Output exactly, and only, the lines below from the one with "Table 1. Morphological" down to the one with "TABLE 1 | Multiple". Include both end lines and no pictures.

● **Dataset extract**
• • • • •
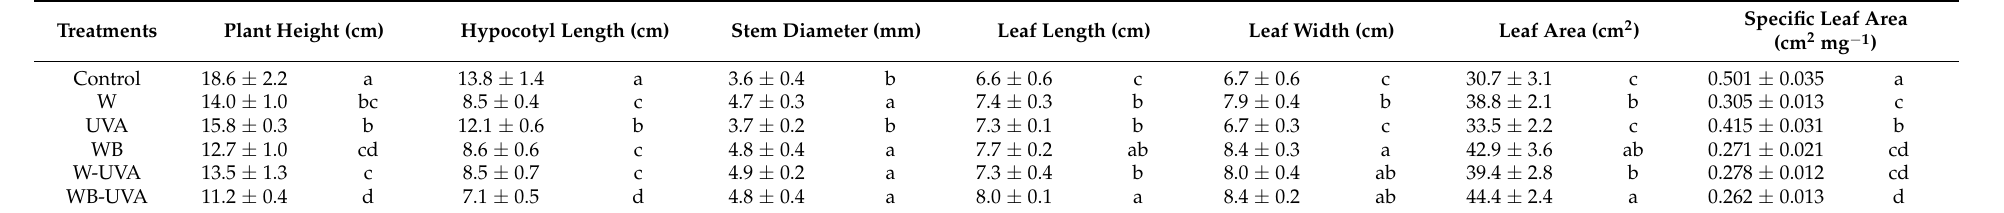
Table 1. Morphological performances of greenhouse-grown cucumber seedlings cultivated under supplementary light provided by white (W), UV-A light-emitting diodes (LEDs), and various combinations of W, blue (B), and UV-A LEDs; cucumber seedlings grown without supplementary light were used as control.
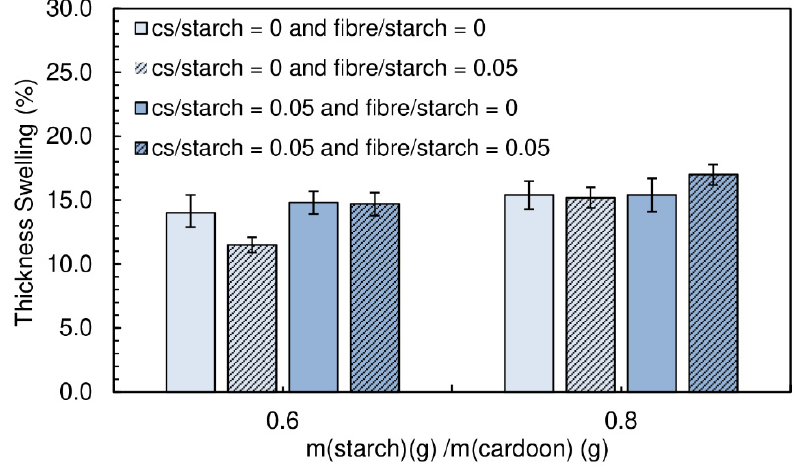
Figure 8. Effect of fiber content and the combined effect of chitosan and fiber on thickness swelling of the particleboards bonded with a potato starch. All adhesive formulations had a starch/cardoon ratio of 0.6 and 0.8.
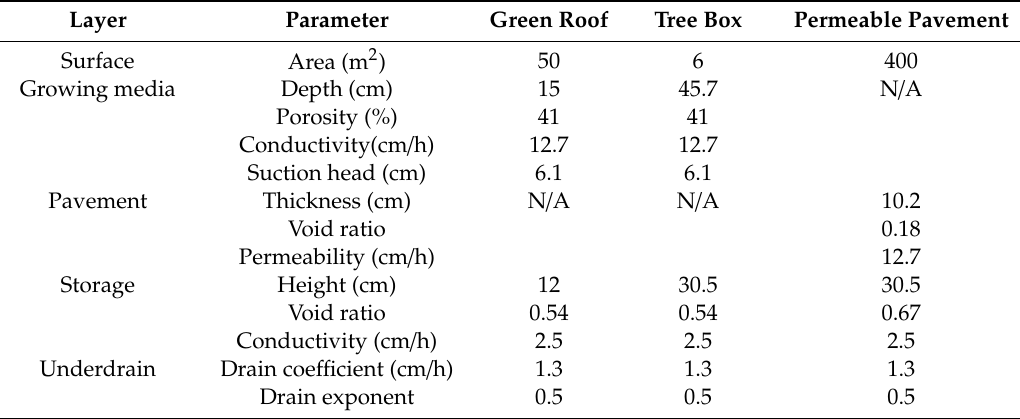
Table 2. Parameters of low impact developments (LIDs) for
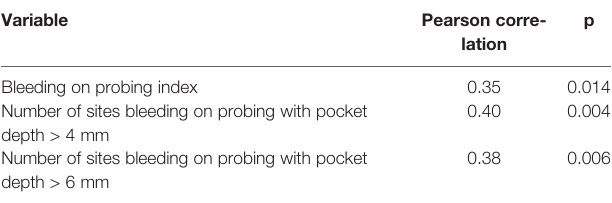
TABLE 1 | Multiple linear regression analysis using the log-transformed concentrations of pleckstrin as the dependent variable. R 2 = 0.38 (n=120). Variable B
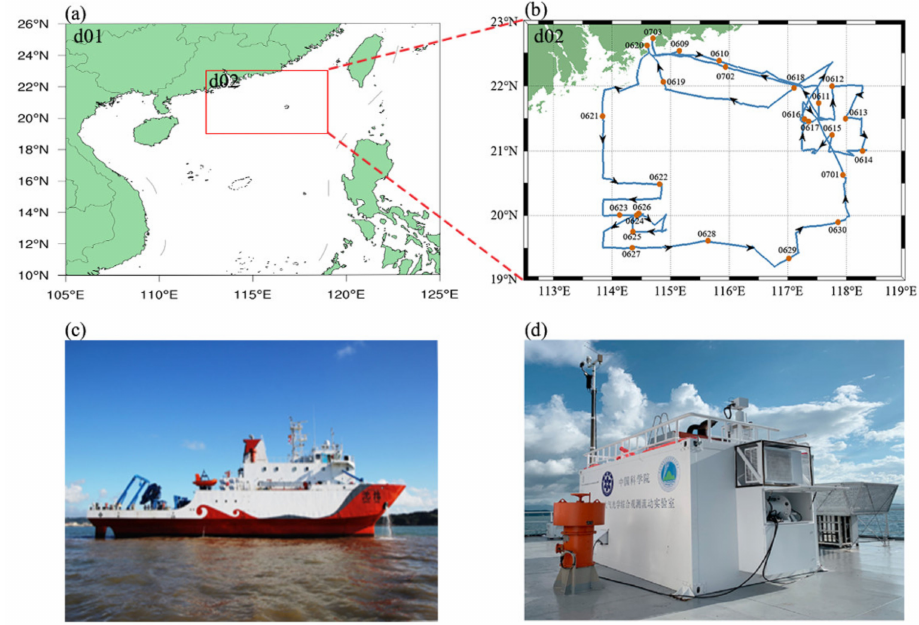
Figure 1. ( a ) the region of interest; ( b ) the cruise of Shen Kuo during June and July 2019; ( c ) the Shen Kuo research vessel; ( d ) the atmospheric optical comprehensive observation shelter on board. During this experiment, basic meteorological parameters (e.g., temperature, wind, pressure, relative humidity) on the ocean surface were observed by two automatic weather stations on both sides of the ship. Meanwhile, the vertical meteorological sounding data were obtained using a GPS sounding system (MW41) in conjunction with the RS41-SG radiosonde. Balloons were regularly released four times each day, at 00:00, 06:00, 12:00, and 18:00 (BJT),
• • • • •
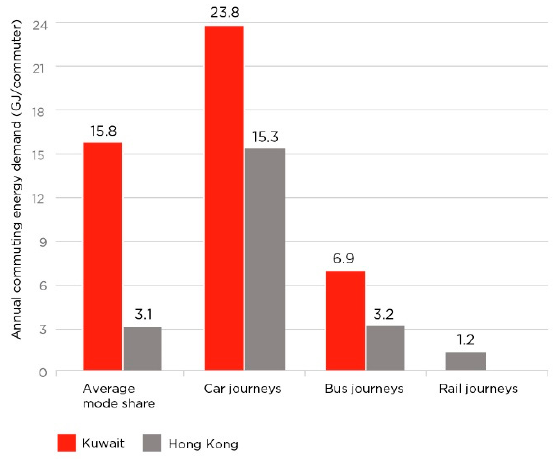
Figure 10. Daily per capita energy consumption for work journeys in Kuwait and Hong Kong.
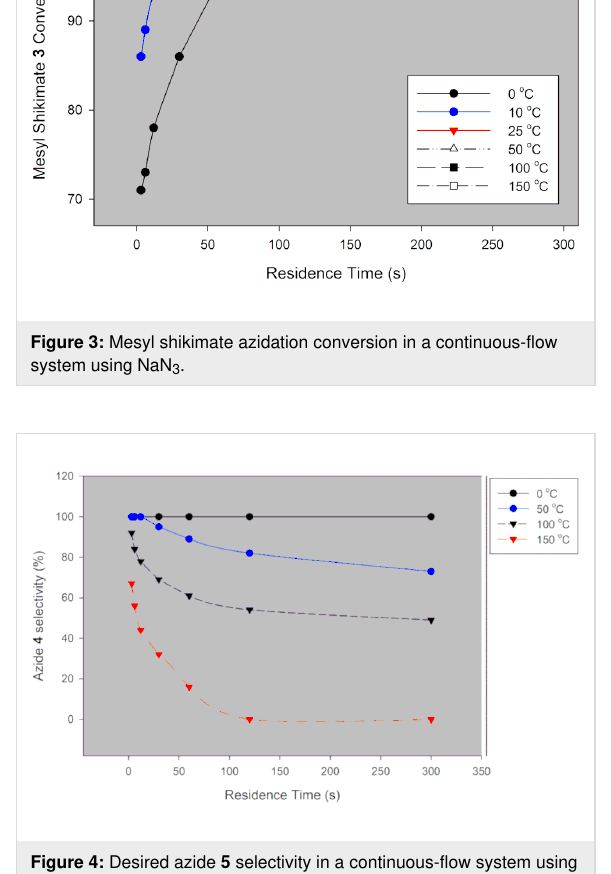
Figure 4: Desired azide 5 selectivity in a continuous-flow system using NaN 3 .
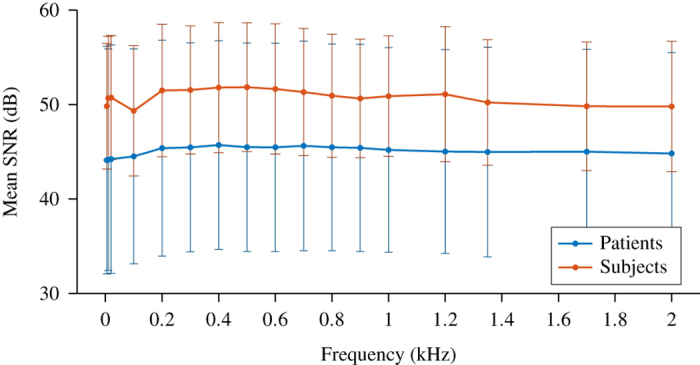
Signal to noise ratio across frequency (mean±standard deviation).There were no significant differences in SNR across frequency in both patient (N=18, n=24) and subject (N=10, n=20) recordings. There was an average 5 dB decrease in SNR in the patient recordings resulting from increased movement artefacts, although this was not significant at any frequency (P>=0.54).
• • • • •
● **Expected answer**
Table 1. Morphological performances of greenhouse-grown cucumber seedlings cultivated under supplementary light provided by white (W), UV-A light-emitting diodes (LEDs), and various combinations of W, blue (B), and UV-A LEDs; cucumber seedlings grown without supplementary light were used as control.
Figure 8. Effect of fiber content and the combined effect of chitosan and fiber on thickness swelling of the particleboards bonded with a potato starch. All adhesive formulations had a starch/cardoon ratio of 0.6 and 0.8.
Table 2. Parameters of low impact developments (LIDs) for
TABLE 1 | Multiple linear regression analysis using the log-transformed concentrations of pleckstrin as the dependent variable. R 2 = 0.38 (n=120). Variable B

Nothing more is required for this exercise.